L’année 2017 approche de son
épilogue. Celui d’une Gauche année zéro, d’un Président identifié comme menant
une politique de droite mais doté d’une confiance inégalée depuis longtemps
pour un Président en exercice.
Comme pour prolonger son moment
électoral, il choisit d’imprimer son moment gouvernemental par l’image d’un
homme en mouvement. Tel le cycliste forcé de pédaler faute de poser pied à
terre pour éviter la chute, il imprime donc sa marque. Hypermoderne parce qu’hyperactif.
A ce jour, les français aiment
ça. « Qui ne tente rien, n’a rien » nous dit l’adage. Dans cette
reconnaissance des français pour sa prise de risques, Emmanuel Macron entend perpétuer la
confiance et installer de façon dynamique sa légitimité. Ainsi entend-il faire
perdurer l’effet de souffle de cette légitimité acquise dans le moment
électoral. Les tentatives de diabolisation se fracassent à peine écloses.
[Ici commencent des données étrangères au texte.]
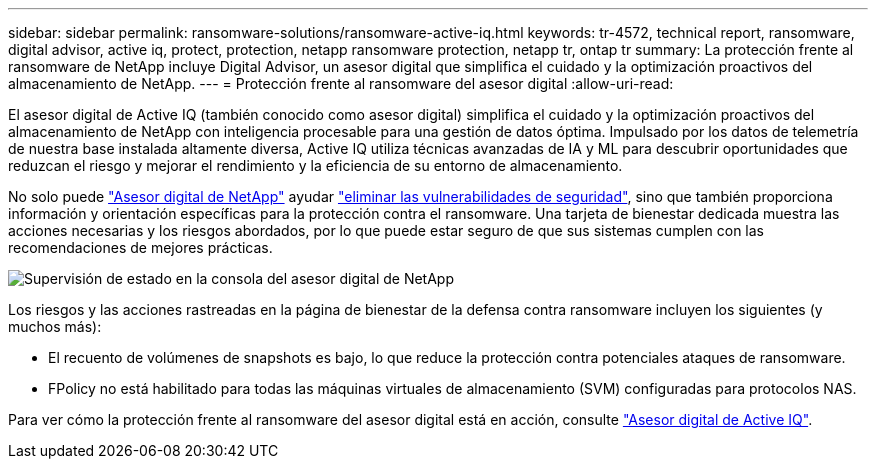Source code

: ---
sidebar: sidebar 
permalink: ransomware-solutions/ransomware-active-iq.html 
keywords: tr-4572, technical report, ransomware, digital advisor, active iq, protect, protection, netapp ransomware protection, netapp tr, ontap tr 
summary: La protección frente al ransomware de NetApp incluye Digital Advisor, un asesor digital que simplifica el cuidado y la optimización proactivos del almacenamiento de NetApp. 
---
= Protección frente al ransomware del asesor digital
:allow-uri-read: 


[role="lead"]
El asesor digital de Active IQ (también conocido como asesor digital) simplifica el cuidado y la optimización proactivos del almacenamiento de NetApp con inteligencia procesable para una gestión de datos óptima. Impulsado por los datos de telemetría de nuestra base instalada altamente diversa, Active IQ utiliza técnicas avanzadas de IA y ML para descubrir oportunidades que reduzcan el riesgo y mejorar el rendimiento y la eficiencia de su entorno de almacenamiento.

No solo puede https://www.netapp.com/services/support/active-iq/["Asesor digital de NetApp"^] ayudar https://www.netapp.com/blog/fix-security-vulnerabilities-with-active-iq/["eliminar las vulnerabilidades de seguridad"^], sino que también proporciona información y orientación específicas para la protección contra el ransomware. Una tarjeta de bienestar dedicada muestra las acciones necesarias y los riesgos abordados, por lo que puede estar seguro de que sus sistemas cumplen con las recomendaciones de mejores prácticas.

image:ransomware-solution-dashboard.jpg["Supervisión de estado en la consola del asesor digital de NetApp"]

Los riesgos y las acciones rastreadas en la página de bienestar de la defensa contra ransomware incluyen los siguientes (y muchos más):

* El recuento de volúmenes de snapshots es bajo, lo que reduce la protección contra potenciales ataques de ransomware.
* FPolicy no está habilitado para todas las máquinas virtuales de almacenamiento (SVM) configuradas para protocolos NAS.


Para ver cómo la protección frente al ransomware del asesor digital está en acción, consulte link:https://www.netapp.com/services/support/active-iq/["Asesor digital de Active IQ"^].
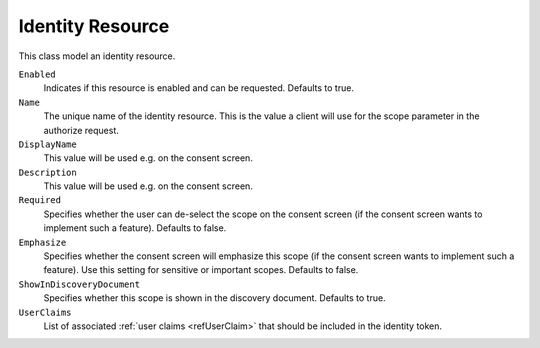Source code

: .. _refIdentityResource:
Identity Resource
=================

This class model an identity resource.

``Enabled``
    Indicates if this resource is enabled and can be requested. Defaults to true.
``Name``
    The unique name of the identity resource. This is the value a client will use for the scope parameter in the authorize request.
``DisplayName``
    This value will be used e.g. on the consent screen.
``Description``
    This value will be used e.g. on the consent screen.
``Required``
    Specifies whether the user can de-select the scope on the consent screen (if the consent screen wants to implement such a feature). Defaults to false.
``Emphasize``
    Specifies whether the consent screen will emphasize this scope (if the consent screen wants to implement such a feature). Use this setting for sensitive or important scopes. Defaults to false.
``ShowInDiscoveryDocument``
    Specifies whether this scope is shown in the discovery document. Defaults to true.
``UserClaims``
    List of associated :ref:`user claims <refUserClaim>` that should be included in the identity token.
Les prêchi-prêcha s’enlisent sans passer le mur du son.
Sa stratégie très gaullienne passant
du « ni-ni » au « et-et », du ni gauche ni droite au « en
même temps », continue l’œuvre d’assèchement des territoires de l’alternance
crédible.
Sa pratique très Pompidolienne de
valorisation d’une technocratie d’Etat éclairée poursuit son œuvre rénovatrice,
installant inexorablement la protection de couches sociales modernisatrices
dans son vivre ensemble.
Les premiers de cordée se
projettent dans son désir d’avenir. Les premiers de corvée s’impatientent des
bénéfices collatéraux d’une théorie du ruissellement pourtant contraire à celle
de l’infiltration.
Sa communication très
giscardienne, peaufine la version sociale d’un libéralisme du « bon
sens » résistant à l’épreuve en attendant les preuves.
Les trois dimensions de cette
nouvelle synthèse résisteront-elles à l’expérience et à l’examen précis de la
politique gouvernementale menée par ses « collaborateurs » ?
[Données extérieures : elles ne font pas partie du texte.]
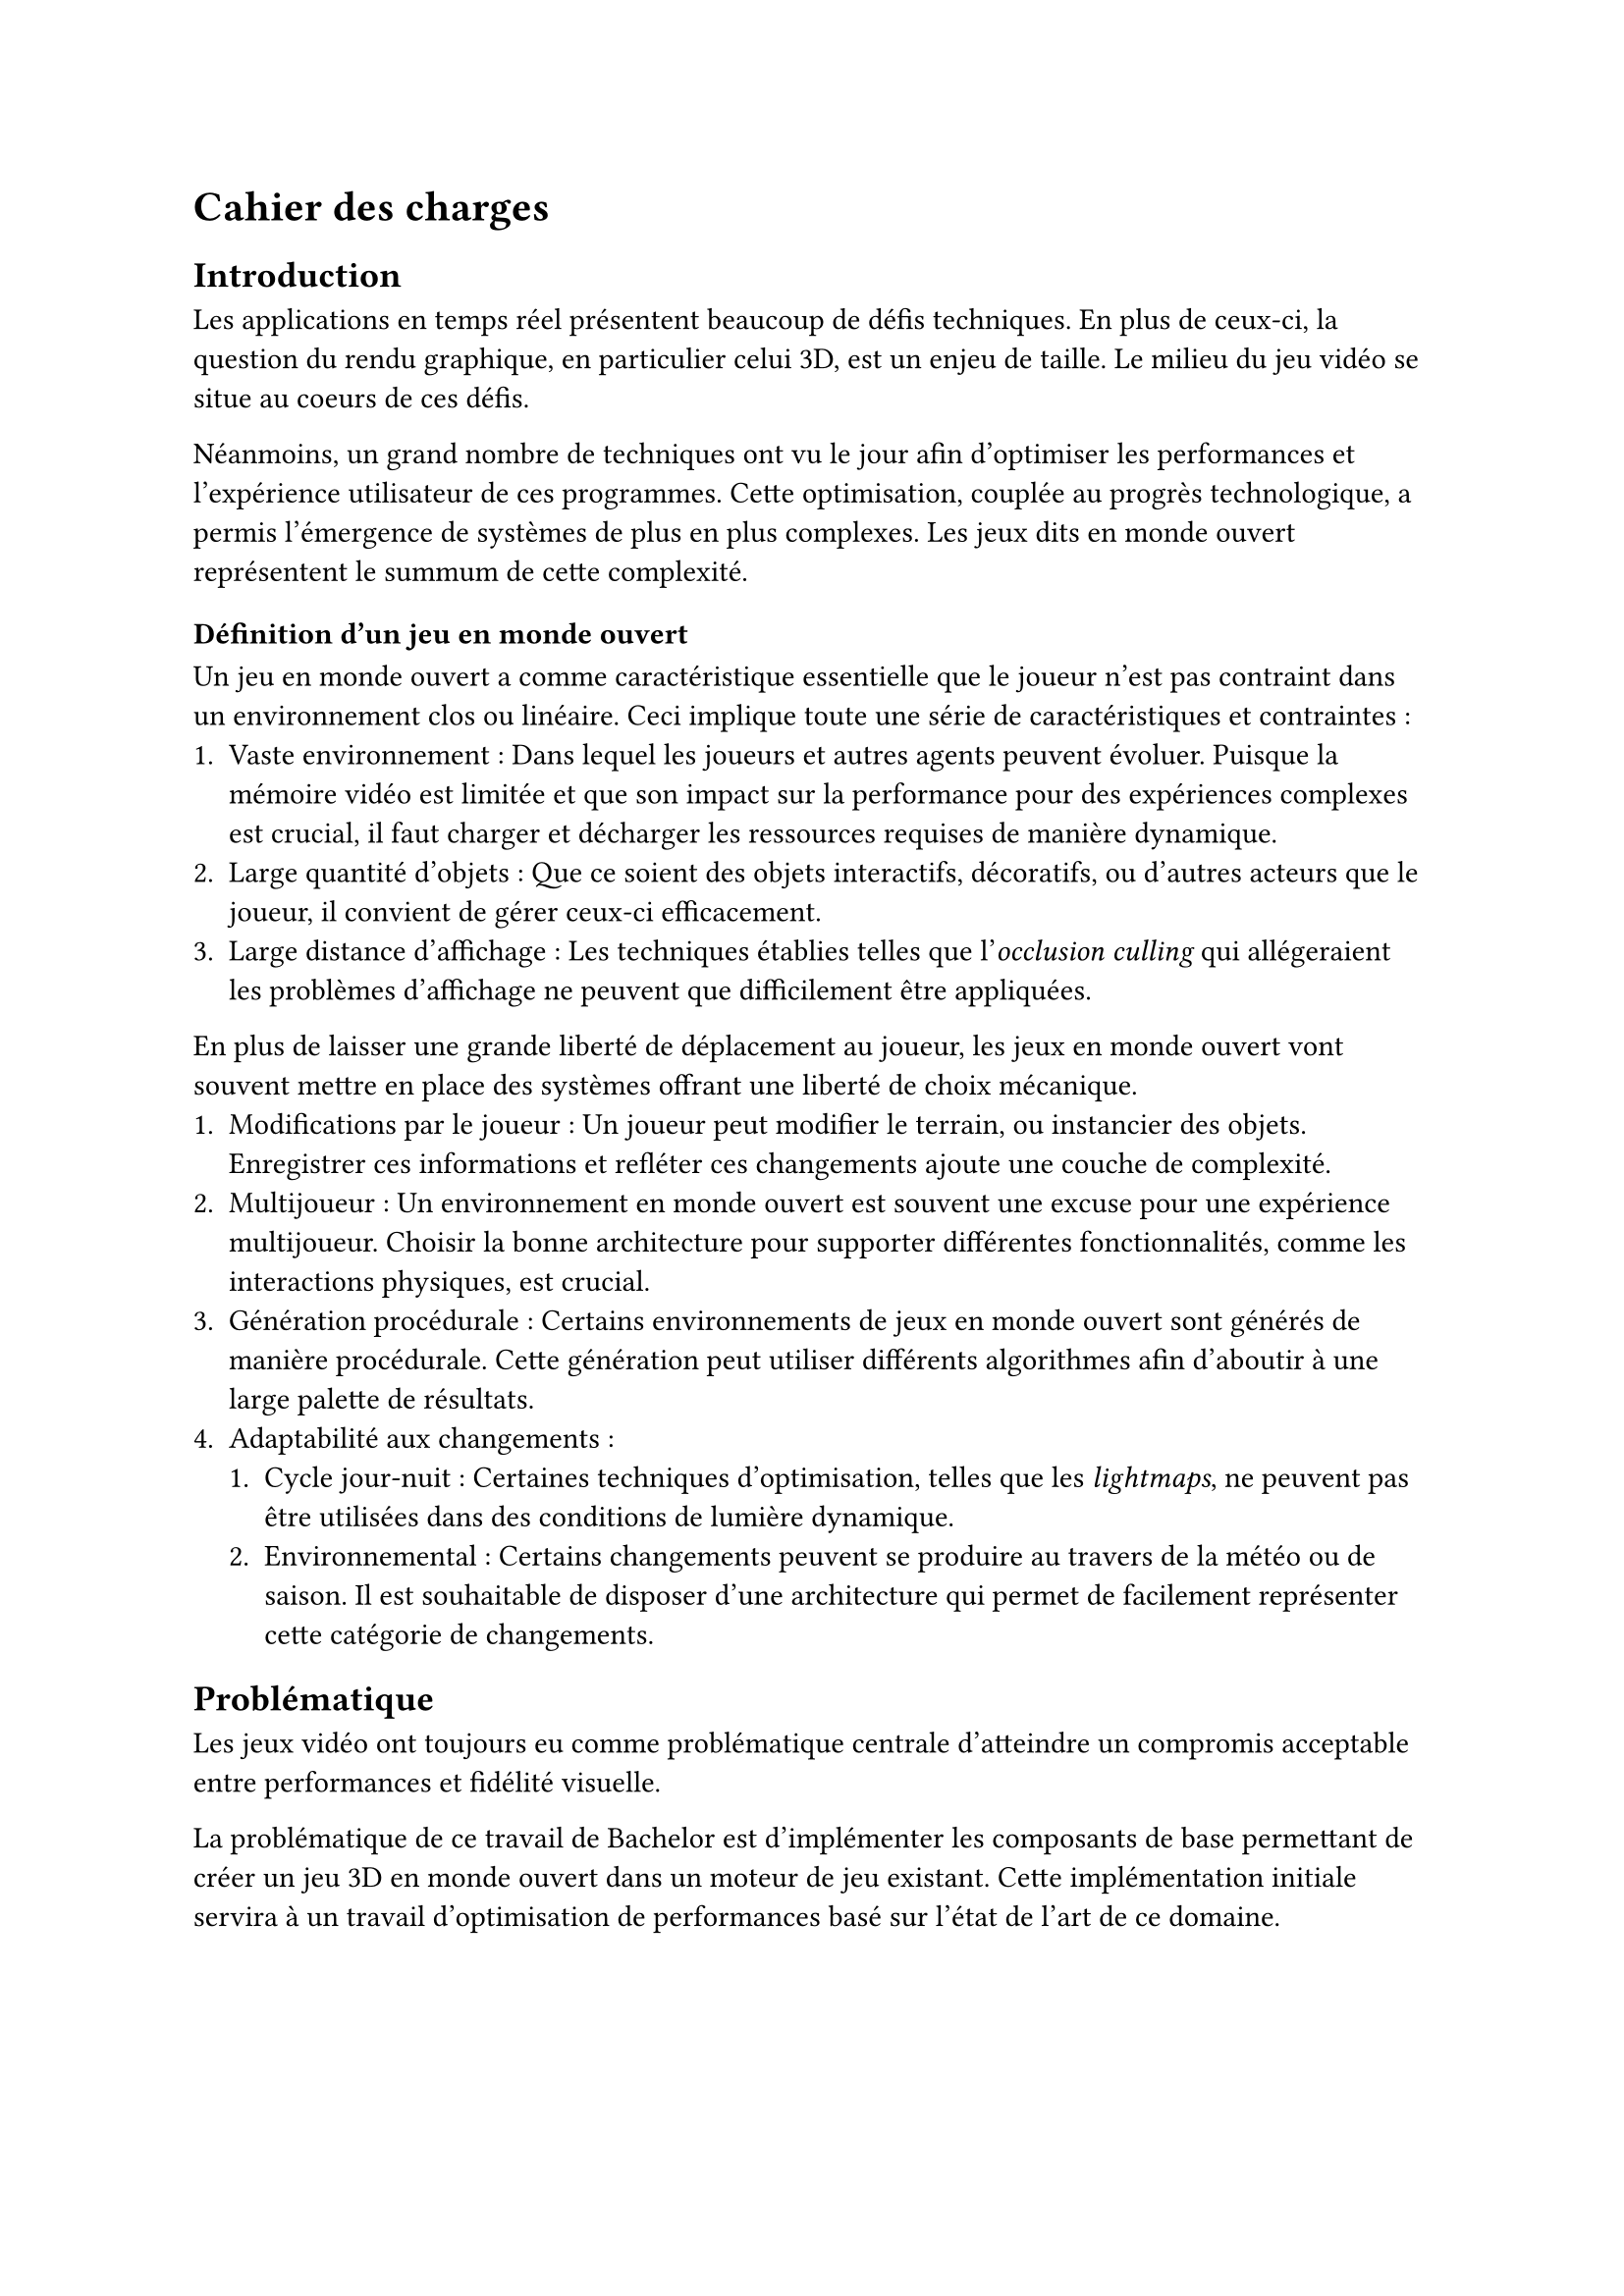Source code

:= Cahier des charges <cahier-des-charges>

== Introduction <introduction>

Les applications en temps réel présentent beaucoup de défis techniques.
En plus de ceux-ci, la question du rendu graphique, en particulier celui 3D, est un enjeu de taille.
Le milieu du jeu vidéo se situe au coeurs de ces défis.

Néanmoins, un grand nombre de techniques ont vu le jour afin d’optimiser les performances et l'expérience utilisateur de ces programmes.
Cette optimisation, couplée au progrès technologique, a permis l'émergence de systèmes de plus en plus complexes.
Les jeux dits en monde ouvert représentent le summum de cette complexité.

=== Définition d'un jeu en monde ouvert

Un jeu en monde ouvert a comme caractéristique essentielle que le joueur n'est pas contraint dans un environnement clos ou linéaire.
Ceci implique toute une série de caractéristiques et contraintes :
+ Vaste environnement :
  Dans lequel les joueurs et autres agents peuvent évoluer.
  Puisque la mémoire vidéo est limitée et que son impact sur la performance pour des expériences complexes est crucial, il faut charger et décharger les ressources requises de manière dynamique.
+ Large quantité d'objets :
  Que ce soient des objets interactifs, décoratifs, ou d'autres acteurs que le joueur, il convient de gérer ceux-ci efficacement.
+ Large distance d'affichage :
  Les techniques établies telles que l'_occlusion culling_ qui allégeraient les problèmes d'affichage ne peuvent que difficilement être appliquées.

En plus de laisser une grande liberté de déplacement au joueur, les jeux en monde ouvert vont souvent mettre en place des systèmes offrant une liberté de choix mécanique.
+ Modifications par le joueur :
  Un joueur peut modifier le terrain, ou instancier des objets.
  Enregistrer ces informations et refléter ces changements ajoute une couche de complexité.
+ Multijoueur :
  Un environnement en monde ouvert est souvent une excuse pour une expérience multijoueur. 
  Choisir la bonne architecture pour supporter différentes fonctionnalités, comme les interactions physiques, est crucial.
+ Génération procédurale :
  Certains environnements de jeux en monde ouvert sont générés de manière procédurale. 
  Cette génération peut utiliser différents algorithmes afin d'aboutir à une large palette de résultats.
+ Adaptabilité aux changements :
  + Cycle jour-nuit :
    Certaines techniques d'optimisation, telles que les _lightmaps_, ne peuvent pas être utilisées dans des conditions de lumière dynamique.
  + Environnemental :
    Certains changements peuvent se produire au travers de la météo ou de saison.
    Il est souhaitable de disposer d'une architecture qui permet de facilement représenter cette catégorie de changements.

== Problématique <problématique>

Les jeux vidéo ont toujours eu comme problématique centrale d'atteindre un compromis acceptable entre performances et fidélité visuelle.

La problématique de ce travail de Bachelor est d'implémenter les composants de base permettant de créer un jeu 3D en monde ouvert dans un moteur de jeu existant.
Cette implémentation initiale servira à un travail d'optimisation de performances basé sur l'état de l'art de ce domaine.

== Objectifs <objectifs>

Le travail consistera en la réalisation d'un prototype de jeu vidéo en monde ouvert en 3D dans un premier temps.
Par la suite, il faudra améliorer ses performances en utilisant plusieurs techniques.
Les performances seront mesurées à plusieurs moments distincts.

En outre, les points suivants définis en tant que composante d'un jeu en monde ouvert seront abordés dans les fonctionnalités.

=== Requis

-	Vaste environnement - *_Assets_ et _World Loading_* :
  Il s'agit du fait de charger les ressources locales et les prochaines parties du monde requises par le jeu de manière asynchrone.
  Ceci dans le but d'éviter des temps de chargement à la moindre nouvelle ressource ou parcelle du monde rencontrée.
- *Création d'un prototype de jeu vidéo en monde ouvert* :
  Ce prototype contiendra un large environnement en 3D à taille finie, ou infinie.
  Il devra contenir différents modèles 3D et composants afin de simuler le comportement attendu pour un jeu en monde ouvert.
- *Performances acceptables* :
  Il faudra améliorer les performances du prototype de jeu vidéo dénué de toute optimisation. 
  De plus, un ordre de grandeur sera à respecter, plus de 30 frames par seconde tout en évitant les chutes de _framerate_ hors d'écran de chargement.

=== Essentiels

-	Vaste environnement - *_Float approximation_* :
  Les moteurs de jeu utilisent des _float_ en lieu de _double_ pour réduire le temps de calcul. 
  Avec de grandes distances, des erreurs d'approximation peuvent se produire.
-	Longue distance d'affichage - *LOD* :
  Les LODs servent à améliorer les performances en substituant des modèles complexes distants de la caméra par des moins détaillés.
-	*Contrôle* de la *caméra* et d'un *avatar* :
  Afin que le prototype soit jouable et que les fonctionnalités requises soient testées. 
  La vitesse de l'avatar devra être modifiable afin de pouvoir facilement produire une situation de stress test.
- *Génération procédurale* de l'environnement :
  En raison de la nécessité d'un environnement suffisamment grand pour tester les fonctionnalités requises.
  La génération procédurale n'est pas le sujet principal de ce projet.
  Elle ne devra donc, par conséquent, que bénéficier d'une implémentation et documentation simple.

=== Complémentaires _"nice-to-have"_

- Longue distance d'affichage - *Imposteurs* :
  Il s'agit d'une technique qui améliore significativement les LODs.
  Ils permettent également de supporter des comportements d'objets plus complexes pour des LODs, tels que des modèles animés.
- Gestion d'une large quantité d'objets - *Optimisation par shader* :
  Un shader peut grandement améliorer les performances dans le cas de nombreux objets n'ayant qu'un impact visuel, tels que des brins d'herbe.
  Cela permet d'utiliser la puissance des GPUs en découplant la logique visuelle de celle d'un modèle 3D.

#pagebreak()

=== Déroulement <déroulement>

Le projet est séparé en plusieurs étapes charnières, des _milestones_, qui suivent les étapes majeures du calendrier des travaux de Bachelor.

Un projet GitHub sera créé afin de suivre l'avancement de l'implémentation technique du projet, une fois la _milestone_ 1 effectuée.
Des issues seront créées afin de représenter les différentes tâches d'implémentations à effectuer.

À noter que la _milestone_ 4 correspond à la partie dédiée au travail à 100% sur le projet.
Pour cette _milestone_, des sprints de 2 semaines permettront d'itérer et d'évaluer l'avancement.

==== Milestone 1 : 10.04

- Rédaction du cahier des charges.
- Analyse de la littérature et des technologies existantes.
- Prototypage d'un jeu en monde ouvert 3D.
- Mise en place du projet.

==== Milestone 2 : 23.05

- Rédaction d'un rapport intermédiaire détaillant la conception des systèmes à implémenter.
- Rédaction des techniques offertes par l'état de l'art.
- Prototypage des fonctionnalités d'optimisation.
- Évaluation des performances initiales.

==== Milestone 3 : 13.06

- Rédaction du rapport final.
- Implémentation des fonctionnalités requises.
- Évaluation des performances intermédiaires.

==== Milestone 4 : 24.07

- Finalisation du rapport final.
- Réalisation d'un résumé publiable et d'un poster.
- Implémentation des fonctionnalités essentielles et _nice-to-have_.
- Évaluation des performances finales.
- Corrections des bugs.

==== Milestone 5 : 25.08

- Préparation de la défense.

=== Livrables <livrables>

Les livrables seront les suivants :
- Un *rapport intermédiaire* détaillant la conception du système.
- Un *rapport final* détaillant la conception et l'implémentation du système.
- Un *résumé publiable* et un *poster*.
- Un *prototype* de jeu vidéo en monde ouvert en 3D, avec son *code source*.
Il fait ce qu’il a dit. Dit-il. Et
ce n’est pas rien, me direz-vous. Mais que nous dit-il de ce qu’il fait ?
La crise de la démocratie serait
une « crise de l’efficacité » a-t-il récemment déclaré dans son fameux
publi-reportage de TF1. Je connais des pays où l’efficacité est bien au
rendez-vous. Seraient-ils des exemples ? Ce critère suffirait-il à l’exigence
de sens si nécessaire pour faire société. Doit-on en définitive réduire la
vérité à l’utilité ? Beau sujet ! Il réclamerait certainement la double convocation d’Hannah
Arendt et du comte de Saint Simon.
L’argument de l’efficacité, cédant ainsi à l’impératif politique de justification,
vient utilement rappelé que la technocratie a justement ancré son fondement historique
dans le culte de l'efficacité.
Il rentre aujourd'hui en résonance avec une certaine pratique institutionnelle du pouvoir, une valorisation manageriale chère à la technocratie dominante, une méfiance des corps intermédiaires, une personnalisation de la conviction combinée à la nature même de sa victoire électorale faite d'une opportunité saisie plutôt que patiemment et collectivement construite.
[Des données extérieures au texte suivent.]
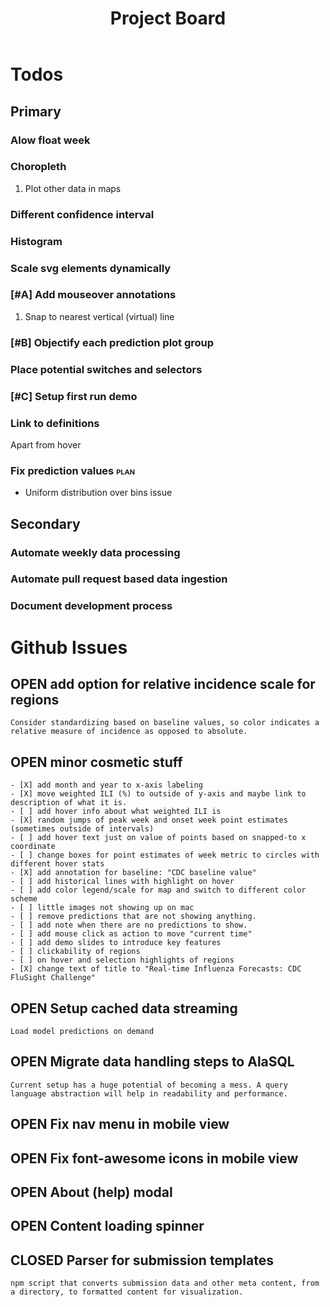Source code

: #+TODO: OPEN | CLOSED
#+TITLE: Project Board

* Todos
** Primary
*** Alow float week
*** Choropleth
**** Plot other data in maps
*** Different confidence interval
*** Histogram
*** Scale svg elements dynamically
*** [#A] Add mouseover annotations
DEADLINE: <2016-10-23 Sun>
**** Snap to nearest vertical (virtual) line
*** [#B] Objectify each prediction plot group
DEADLINE: <2016-10-23 Sun>
*** Place potential switches and selectors
*** [#C] Setup first run demo
*** Link to definitions
Apart from hover
*** Fix prediction values                                             :plan:
+ Uniform distribution over bins issue
** Secondary
*** Automate weekly data processing
*** Automate pull request based data ingestion
*** Document development process
* Github Issues
:PROPERTIES:
:since:    
:url:      https://api.github.com/repos/reichlab/flusight
:END:
** OPEN add option for relative incidence scale for regions
:PROPERTIES:
:id:       9
:date-modification: 2016-10-20T16:50:15-0400
:date-creation: 2016-10-20T16:50:15-0400
:author:   "nickreich"
:END:
: Consider standardizing based on baseline values, so color indicates a relative measure of incidence as opposed to absolute.
** OPEN minor cosmetic stuff
:PROPERTIES:
:id:       8
:date-modification: 2016-10-20T16:49:20-0400
:date-creation: 2016-10-20T16:49:20-0400
:author:   "nickreich"
:END:
: - [X] add month and year to x-axis labeling
: - [X] move weighted ILI (%) to outside of y-axis and maybe link to description of what it is.
: - [ ] add hover info about what weighted ILI is
: - [X] random jumps of peak week and onset week point estimates (sometimes outside of intervals)
: - [ ] add hover text just on value of points based on snapped-to x coordinate
: - [ ] change boxes for point estimates of week metric to circles with different hover stats
: - [X] add annotation for baseline: "CDC baseline value"
: - [ ] add historical lines with highlight on hover
: - [ ] add color legend/scale for map and switch to different color scheme
: - [ ] little images not showing up on mac
: - [ ] remove predictions that are not showing anything.
: - [ ] add note when there are no predictions to show.
: - [ ] add mouse click as action to move "current time"
: - [ ] add demo slides to introduce key features
: - [ ] clickability of regions
: - [ ] on hover and selection highlights of regions  
: - [X] change text of title to "Real-time Influenza Forecasts: CDC FluSight Challenge"
** OPEN Setup cached data streaming
:PROPERTIES:
:id:       7
:date-modification: 2016-10-17T05:20:02-0400
:date-creation: 2016-10-17T05:20:02-0400
:author:   "lepisma"
:END:
: Load model predictions on demand
** OPEN Migrate data handling steps to AlaSQL
:PROPERTIES:
:id:       6
:date-modification: 2016-10-11T04:51:59-0400
:date-creation: 2016-10-11T04:51:59-0400
:author:   "lepisma"
:assignee: "lepisma"
:END:
: Current setup has a huge potential of becoming a mess. A query language abstraction will help in readability and performance.
** OPEN Fix nav menu in mobile view
:PROPERTIES:
:id:       4
:date-modification: 2016-10-11T04:49:57-0400
:date-creation: 2016-10-03T09:14:13-0400
:author:   "lepisma"
:assignee: "lepisma"
:END:
** OPEN Fix font-awesome icons in mobile view
:PROPERTIES:
:id:       5
:date-modification: 2016-10-06T03:03:00-0400
:date-creation: 2016-10-06T03:03:00-0400
:author:   "lepisma"
:assignee: "lepisma"
:END:
** OPEN About (help) modal
:PROPERTIES:
:id:       3
:date-modification: 2016-10-03T03:27:48-0400
:date-creation: 2016-10-03T03:27:48-0400
:author:   "lepisma"
:assignee: "lepisma"
:END:
** OPEN Content loading spinner
:PROPERTIES:
:tags:     ("enhancement")
:id:       2
:date-modification: 2016-10-03T03:27:05-0400
:date-creation: 2016-10-03T03:27:05-0400
:author:   "lepisma"
:assignee: "lepisma"
:END:
** CLOSED Parser for submission templates
:PROPERTIES:
:id:       1
:date-modification: 2016-10-11T04:28:49-0400
:date-creation: 2016-10-03T03:25:46-0400
:author:   "lepisma"
:assignee: "lepisma"
:END:
: npm script that converts submission data and other meta content, from a directory, to formatted content for visualization.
C'est là où le souci d'annuler la politique par la technique rejoint la volonté
de « dépolitisation ». L’idée n’est pas nouvelle. Mais tant que les
clivages sociaux et culturels qui affectent les hommes n'auront pas été
effacés, comment envisager de substituer l'administration des choses au
gouvernement des hommes ?
Le dernier ouvrage de notre
Président s’intitulait « Révolution » comme pour en finir avec la
fatigue démocratique des alternances politiques entre droite et gauche. Ainsi propose-t-il de de passer de cet âge, comme s'il était "féodal", à l'âge positif de la nouvelle révolution immatérielle dont les acteurs
les plus compétents et innovants auraient pour tâche de contribuer à piloter le
pays, d'en faire une contrée prospère où règneraient l'esprit d'entreprise
comme instrument de paix sociale.
Cette vision, que l’allégorie du premier
de cordée illustre, n’est pas loin de St Simon dans son Exposition de la
Doctrine de 1830. A chacun selon sa capacité, à chaque capacité suivant
ses œuvres.
Je persiste à penser qu'Emmanuel Macron nécessite mieux que des caractérisations sommaires. C'est à l'analyse précise de sa vision et à une déconstruction argumentée qu'il conviendrait mieux de s'atteler.